EXERCISE
Without omitting anything, copy every entry word for word.
╭─ THE RECORDS
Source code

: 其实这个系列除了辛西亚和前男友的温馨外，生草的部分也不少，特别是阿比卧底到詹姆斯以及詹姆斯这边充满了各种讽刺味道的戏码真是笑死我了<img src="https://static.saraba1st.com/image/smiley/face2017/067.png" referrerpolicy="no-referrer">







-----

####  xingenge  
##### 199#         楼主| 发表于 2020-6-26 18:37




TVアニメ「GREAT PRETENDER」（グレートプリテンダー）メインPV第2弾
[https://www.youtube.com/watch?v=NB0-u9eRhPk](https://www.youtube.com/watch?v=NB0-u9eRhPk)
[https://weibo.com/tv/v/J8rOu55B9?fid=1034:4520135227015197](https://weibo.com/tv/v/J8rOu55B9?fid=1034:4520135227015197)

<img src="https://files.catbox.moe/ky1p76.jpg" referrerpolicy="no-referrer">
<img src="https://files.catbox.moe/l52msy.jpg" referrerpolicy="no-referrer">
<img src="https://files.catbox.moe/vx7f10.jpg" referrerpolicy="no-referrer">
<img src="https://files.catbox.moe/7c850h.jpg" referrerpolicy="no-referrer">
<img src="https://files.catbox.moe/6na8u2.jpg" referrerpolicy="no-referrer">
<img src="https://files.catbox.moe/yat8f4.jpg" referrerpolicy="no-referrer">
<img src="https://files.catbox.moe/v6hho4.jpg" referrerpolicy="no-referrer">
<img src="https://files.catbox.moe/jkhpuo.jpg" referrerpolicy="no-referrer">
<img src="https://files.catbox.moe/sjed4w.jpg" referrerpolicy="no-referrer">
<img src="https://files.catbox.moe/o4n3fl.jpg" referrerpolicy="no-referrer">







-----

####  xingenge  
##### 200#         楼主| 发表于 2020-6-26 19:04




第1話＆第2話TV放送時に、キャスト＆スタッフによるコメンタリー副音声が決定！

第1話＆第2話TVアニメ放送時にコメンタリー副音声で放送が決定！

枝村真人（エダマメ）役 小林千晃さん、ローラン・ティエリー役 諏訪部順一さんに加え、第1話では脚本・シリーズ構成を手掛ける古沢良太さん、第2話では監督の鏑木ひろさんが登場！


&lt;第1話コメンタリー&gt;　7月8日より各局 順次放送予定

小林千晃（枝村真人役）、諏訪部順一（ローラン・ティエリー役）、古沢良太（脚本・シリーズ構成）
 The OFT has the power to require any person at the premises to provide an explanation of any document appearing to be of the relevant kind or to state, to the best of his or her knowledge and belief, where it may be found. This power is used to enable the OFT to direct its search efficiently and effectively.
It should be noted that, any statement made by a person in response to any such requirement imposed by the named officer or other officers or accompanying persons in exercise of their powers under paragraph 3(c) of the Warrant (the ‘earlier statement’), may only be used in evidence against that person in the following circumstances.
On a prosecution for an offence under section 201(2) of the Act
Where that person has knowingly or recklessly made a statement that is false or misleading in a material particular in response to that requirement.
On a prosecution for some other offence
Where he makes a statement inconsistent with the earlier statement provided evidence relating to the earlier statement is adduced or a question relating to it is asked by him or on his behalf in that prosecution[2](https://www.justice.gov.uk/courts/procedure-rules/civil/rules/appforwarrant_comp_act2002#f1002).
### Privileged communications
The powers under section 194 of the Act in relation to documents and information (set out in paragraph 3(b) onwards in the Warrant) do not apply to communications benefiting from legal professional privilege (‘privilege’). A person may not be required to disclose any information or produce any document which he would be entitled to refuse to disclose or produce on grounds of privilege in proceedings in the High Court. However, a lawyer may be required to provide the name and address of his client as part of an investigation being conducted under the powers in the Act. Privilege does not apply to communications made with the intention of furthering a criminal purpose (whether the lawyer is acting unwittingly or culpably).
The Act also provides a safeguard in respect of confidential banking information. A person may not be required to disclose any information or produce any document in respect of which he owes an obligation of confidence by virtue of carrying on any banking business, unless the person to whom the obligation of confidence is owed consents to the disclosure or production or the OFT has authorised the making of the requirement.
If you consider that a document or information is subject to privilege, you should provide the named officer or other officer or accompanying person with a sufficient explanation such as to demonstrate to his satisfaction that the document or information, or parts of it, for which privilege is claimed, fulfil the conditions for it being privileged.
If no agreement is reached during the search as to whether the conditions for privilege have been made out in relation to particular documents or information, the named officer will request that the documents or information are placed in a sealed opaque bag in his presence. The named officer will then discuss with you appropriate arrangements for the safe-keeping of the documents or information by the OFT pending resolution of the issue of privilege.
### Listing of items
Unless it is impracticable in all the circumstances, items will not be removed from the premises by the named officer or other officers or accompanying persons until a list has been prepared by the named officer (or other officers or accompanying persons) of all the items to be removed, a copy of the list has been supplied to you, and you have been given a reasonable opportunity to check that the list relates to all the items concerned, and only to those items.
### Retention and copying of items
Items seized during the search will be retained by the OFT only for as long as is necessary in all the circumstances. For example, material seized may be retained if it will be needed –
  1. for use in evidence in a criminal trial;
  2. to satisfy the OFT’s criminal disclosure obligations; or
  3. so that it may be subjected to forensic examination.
╰─
COMPLETED EXERCISE
Source code

: 其实这个系列除了辛西亚和前男友的温馨外，生草的部分也不少，特别是阿比卧底到詹姆斯以及詹姆斯这边充满了各种讽刺味道的戏码真是笑死我了<img src="https://static.saraba1st.com/image/smiley/face2017/067.png" referrerpolicy="no-referrer">







-----

####  xingenge  
##### 199#         楼主| 发表于 2020-6-26 18:37




TVアニメ「GREAT PRETENDER」（グレートプリテンダー）メインPV第2弾
[https://www.youtube.com/watch?v=NB0-u9eRhPk](https://www.youtube.com/watch?v=NB0-u9eRhPk)
[https://weibo.com/tv/v/J8rOu55B9?fid=1034:4520135227015197](https://weibo.com/tv/v/J8rOu55B9?fid=1034:4520135227015197)

<img src="https://files.catbox.moe/ky1p76.jpg" referrerpolicy="no-referrer">
<img src="https://files.catbox.moe/l52msy.jpg" referrerpolicy="no-referrer">
<img src="https://files.catbox.moe/vx7f10.jpg" referrerpolicy="no-referrer">
<img src="https://files.catbox.moe/7c850h.jpg" referrerpolicy="no-referrer">
<img src="https://files.catbox.moe/6na8u2.jpg" referrerpolicy="no-referrer">
<img src="https://files.catbox.moe/yat8f4.jpg" referrerpolicy="no-referrer">
<img src="https://files.catbox.moe/v6hho4.jpg" referrerpolicy="no-referrer">
<img src="https://files.catbox.moe/jkhpuo.jpg" referrerpolicy="no-referrer">
<img src="https://files.catbox.moe/sjed4w.jpg" referrerpolicy="no-referrer">
<img src="https://files.catbox.moe/o4n3fl.jpg" referrerpolicy="no-referrer">







-----

####  xingenge  
##### 200#         楼主| 发表于 2020-6-26 19:04




第1話＆第2話TV放送時に、キャスト＆スタッフによるコメンタリー副音声が決定！

第1話＆第2話TVアニメ放送時にコメンタリー副音声で放送が決定！

枝村真人（エダマメ）役 小林千晃さん、ローラン・ティエリー役 諏訪部順一さんに加え、第1話では脚本・シリーズ構成を手掛ける古沢良太さん、第2話では監督の鏑木ひろさんが登場！


&lt;第1話コメンタリー&gt;　7月8日より各局 順次放送予定

小林千晃（枝村真人役）、諏訪部順一（ローラン・ティエリー役）、古沢良太（脚本・シリーズ構成）
 The OFT has the power to require any person at the premises to provide an explanation of any document appearing to be of the relevant kind or to state, to the best of his or her knowledge and belief, where it may be found. This power is used to enable the OFT to direct its search efficiently and effectively.
It should be noted that, any statement made by a person in response to any such requirement imposed by the named officer or other officers or accompanying persons in exercise of their powers under paragraph 3(c) of the Warrant (the ‘earlier statement’), may only be used in evidence against that person in the following circumstances.
On a prosecution for an offence under section 201(2) of the Act
Where that person has knowingly or recklessly made a statement that is false or misleading in a material particular in response to that requirement.
On a prosecution for some other offence
Where he makes a statement inconsistent with the earlier statement provided evidence relating to the earlier statement is adduced or a question relating to it is asked by him or on his behalf in that prosecution[2](https://www.justice.gov.uk/courts/procedure-rules/civil/rules/appforwarrant_comp_act2002#f1002).
### Privileged communications
The powers under section 194 of the Act in relation to documents and information (set out in paragraph 3(b) onwards in the Warrant) do not apply to communications benefiting from legal professional privilege (‘privilege’). A person may not be required to disclose any information or produce any document which he would be entitled to refuse to disclose or produce on grounds of privilege in proceedings in the High Court. However, a lawyer may be required to provide the name and address of his client as part of an investigation being conducted under the powers in the Act. Privilege does not apply to communications made with the intention of furthering a criminal purpose (whether the lawyer is acting unwittingly or culpably).
The Act also provides a safeguard in respect of confidential banking information. A person may not be required to disclose any information or produce any document in respect of which he owes an obligation of confidence by virtue of carrying on any banking business, unless the person to whom the obligation of confidence is owed consents to the disclosure or production or the OFT has authorised the making of the requirement.
If you consider that a document or information is subject to privilege, you should provide the named officer or other officer or accompanying person with a sufficient explanation such as to demonstrate to his satisfaction that the document or information, or parts of it, for which privilege is claimed, fulfil the conditions for it being privileged.
If no agreement is reached during the search as to whether the conditions for privilege have been made out in relation to particular documents or information, the named officer will request that the documents or information are placed in a sealed opaque bag in his presence. The named officer will then discuss with you appropriate arrangements for the safe-keeping of the documents or information by the OFT pending resolution of the issue of privilege.
### Listing of items
Unless it is impracticable in all the circumstances, items will not be removed from the premises by the named officer or other officers or accompanying persons until a list has been prepared by the named officer (or other officers or accompanying persons) of all the items to be removed, a copy of the list has been supplied to you, and you have been given a reasonable opportunity to check that the list relates to all the items concerned, and only to those items.
### Retention and copying of items
Items seized during the search will be retained by the OFT only for as long as is necessary in all the circumstances. For example, material seized may be retained if it will be needed –
  1. for use in evidence in a criminal trial;
  2. to satisfy the OFT’s criminal disclosure obligations; or
  3. so that it may be subjected to forensic examination.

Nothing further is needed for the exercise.